Another huge factor is cognitive reserve, and this is from education. It turns out that people who go to college tend to have more cognitive reserve than people who don’t. Note: I would imagine, although it hasn’t yet been proven, that if you haven’t been to college but you read and learn a lot, you are building up a cognitive reserve, as well. Learning a language or playing a musical instrument, doing research for your work, or singing in a choir – basically, anything that challenges your brain, as opposed to sitting on the couch and staring passively at the TV – all of these things have been shown to have beneficial effects on your ability to think, on the brain’s ability to make neural connections inside itself.
“All things being equal, people who go to college are much less likely to get demented,” O’Brien says, “people who are very fit are much less likely to get demented.” And there’s a third thing – “People with certain types of personality traits are less likely to get demented. Our latest data suggest that obesity is playing a similar role, too.” We already know (see my previous post on Low T) that fat, especially belly fat, changes your levels of hormones. What else does it do? Scientists are still figuring that out, but chances are good that obesity is not of great benefit to the brain.
People who are positive and upbeat seem to have some protection from dementia. Again, why this is, is uncertain. It may be that people who are positive are more likely to educate themselves and exercise. They may also be more likely to do crossword puzzles or sign onto Luminosity, although O’Brien said he doesn’t think doing a puzzle here or there is enough by itself.
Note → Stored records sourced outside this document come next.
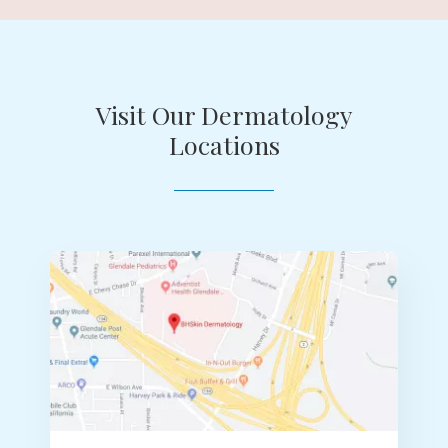
Visit Our Dermatology
Locations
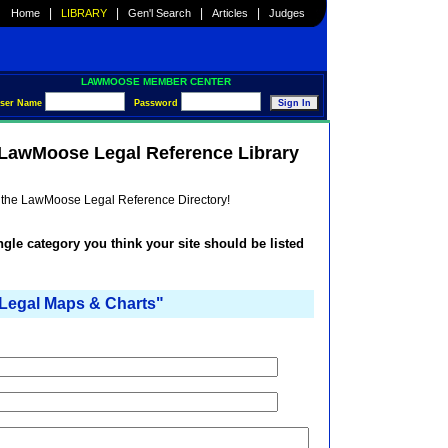
|
|
|
|
Home
LIBRARY
Gen'l Search
Articles
Judges
LAWMOOSE MEMBER CENTER
ser Name
Password
e LawMoose Legal Reference Library
he the LawMoose Legal Reference Directory!
ingle category you think your site should be listed
egal Maps & Charts"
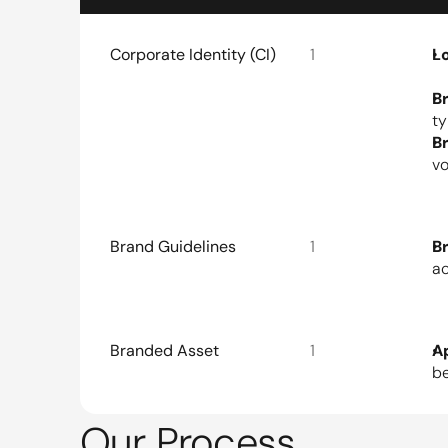
Corporate Identity (CI)
1
L
B
ty
B
vo
Brand Guidelines
1
B
ac
Branded Asset
1
A
be
Our Process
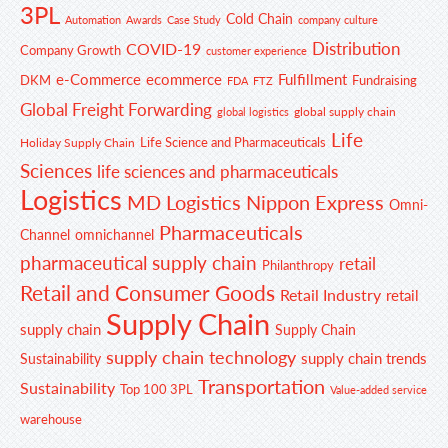
3PL
Cold Chain
Automation
Awards
Case Study
company culture
Distribution
COVID-19
Company Growth
customer experience
e-Commerce
ecommerce
Fulfillment
DKM
Fundraising
FDA
FTZ
Global Freight Forwarding
global supply chain
global logistics
Life
Life Science and Pharmaceuticals
Holiday Supply Chain
Sciences
life sciences and pharmaceuticals
Logistics
MD Logistics
Nippon Express
Omni-
Pharmaceuticals
Channel
omnichannel
pharmaceutical supply chain
retail
Philanthropy
Retail and Consumer Goods
Retail Industry
retail
Supply Chain
supply chain
Supply Chain
supply chain technology
supply chain trends
Sustainability
Transportation
Sustainability
Top 100 3PL
Value-added service
warehouse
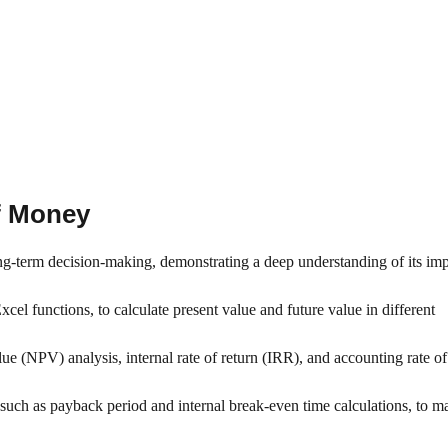
of Money
ng-term decision-making, demonstrating a deep understanding of its im
cel functions, to calculate present value and future value in different
ue (NPV) analysis, internal rate of return (IRR), and accounting rate of
such as payback period and internal break-even time calculations, to m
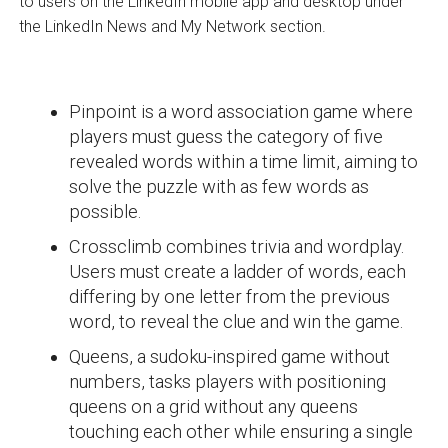
to users on the LinkedIn mobile app and desktop under
the LinkedIn News and My Network section.
Pinpoint is a word association game where
players must guess the category of five
revealed words within a time limit, aiming to
solve the puzzle with as few words as
possible.
Crossclimb combines trivia and wordplay.
Users must create a ladder of words, each
differing by one letter from the previous
word, to reveal the clue and win the game.
Queens, a sudoku-inspired game without
numbers, tasks players with positioning
queens on a grid without any queens
touching each other while ensuring a single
One study published in the New England Journal of Medicine showed that people who did crossword puzzles had a lower rate of dementia than did people who spent a lot of time watching TV. But, O’Brien noted, this might be because the brains of people who choose to do crossword puzzles are very different from those of people who like to watch TV. “If you forced the people who are watching TV all the time to do crossword puzzles, would they have a lower incidence of dementia? I doubt it.”
Cognitive reserve is a very robust thing, according to O’Brien. “If you look at the neurons of people with high levels of cognitive reserve, they’re pretty resistant to the toxic effects of Alzheimer’s disease pathology. They actually have bigger neurons in the key areas of the brain. Their neurons are more healthy, even though there’s a lot of Alzheimer’s disease pathology.”
And finally, there is diet. O’Brien suspects that the Mediterranean diet might also have a significant effect on dementia, because it also has significant effects on cardiovascular health. “The data’s pretty clear that if you can prevent cerebrovascular disease, your chances of becoming demented are much lower.”